This article exists as part of the online archive for HuffPost India, which closed in 2020. Some features are no longer enabled. If you have questions or concerns about this article, please contact indiasupport@huffpost.com.

Our Women Aren't Baby-Making Factories, RSS Chief Mohan Bhagwat Says

Our Women Aren't Baby-Making Factories, RSS Chief Mohan Bhagwat Says
Hindu nationalist Rashtriya Swayamsevak Sangh (RSS), or the National Volunteers Force chief Mohan Bhagwat attends a meeting of their organization in Bangalore, India, Friday, March 7, 2014. The three day annual top level meeting of RSS, the parent organization of India's main political opposition Bharatiya Janta Party (BJP) started Friday. (AP Photo/Aijaz Rahi)
ASSOCIATED PRESS
Hindu nationalist Rashtriya Swayamsevak Sangh (RSS), or the National Volunteers Force chief Mohan Bhagwat attends a meeting of their organization in Bangalore, India, Friday, March 7, 2014. The three day annual top level meeting of RSS, the parent organization of India's main political opposition Bharatiya Janta Party (BJP) started Friday. (AP Photo/Aijaz Rahi)

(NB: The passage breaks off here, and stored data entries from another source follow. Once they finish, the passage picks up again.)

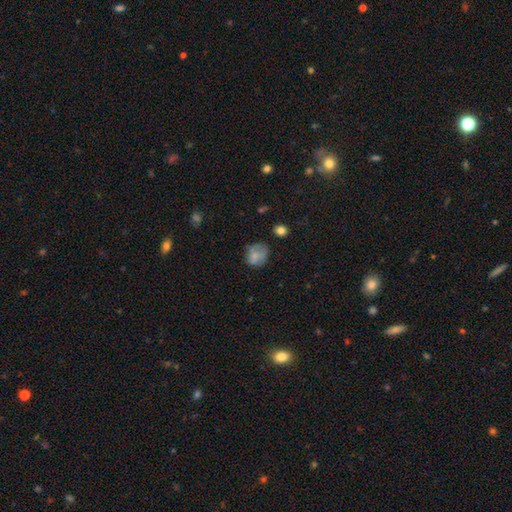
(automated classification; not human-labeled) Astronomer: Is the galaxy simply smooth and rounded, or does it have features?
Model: smooth — 71%.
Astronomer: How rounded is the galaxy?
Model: round — 65%.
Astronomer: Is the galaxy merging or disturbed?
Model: none — 54%.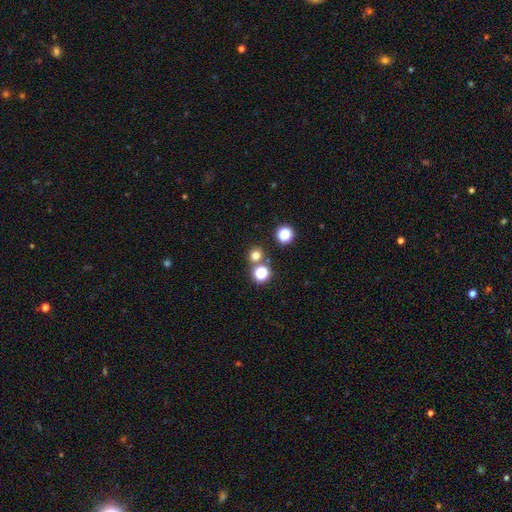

On the backfoot after a lawmaker made a controversial statement about the need for Hindu women to produce at least four children each, the chief of the Rashtriya Swayamsevak Sangh (RSS), the ideological parent of the ruling Bharatiya Janata Party (BJP), has hit back saying women aren't baby-making factories.

The incendiary statement, despite a strict missive from Prime Minister Narendra Modi to reign them in, had come from Sakshi Maharaj, a BJP lawmaker from Unnao, Uttar Pradesh. RSS chief Mohan Bhagwat said: "Hamaari maatayen factory nahin hain, bachcha paida karna vyaktigat nirnay hai," (our mothers are not baby-making factories. Having children is a personal decision) reported ABP News.

Bhagwat was addressing 300 Sangh delegates in Kanpur.

"How can I stop somebody from speaking? But one should think carefully before saying such things," Bhagwat was quoted by ABP as saying, obliquely referring to Sakshi Maharaj.

He also advocated the equal representation of women in politics.

Maharaj had told a gathering in Meerut: "The concept of four wives and 40 children will not work in India and the time has come when a Hindu woman must produce at least four children in order to protect Hindu religion."

As if that wasn’t enough, the MP went on to state that "a law will be passed in Parliament in which anyone indulging in cow slaughter and conversion will be punished with the death sentence," according to the report. 'Ghar Wapsi', or homecoming, the term used by far right groups to 're-convert' people from minority religions to Hinduism, is not conversion, he said.

The conversion issue rocked both houses of Parliament in December and the ruling BJP earned flak from all political parties for converting poor Muslim families to Hinduism.

Close
This article exists as part of the online archive for HuffPost India, which closed in 2020. Some features are no longer enabled. If you have questions or concerns about this article, please contact indiasupport@huffpost.com.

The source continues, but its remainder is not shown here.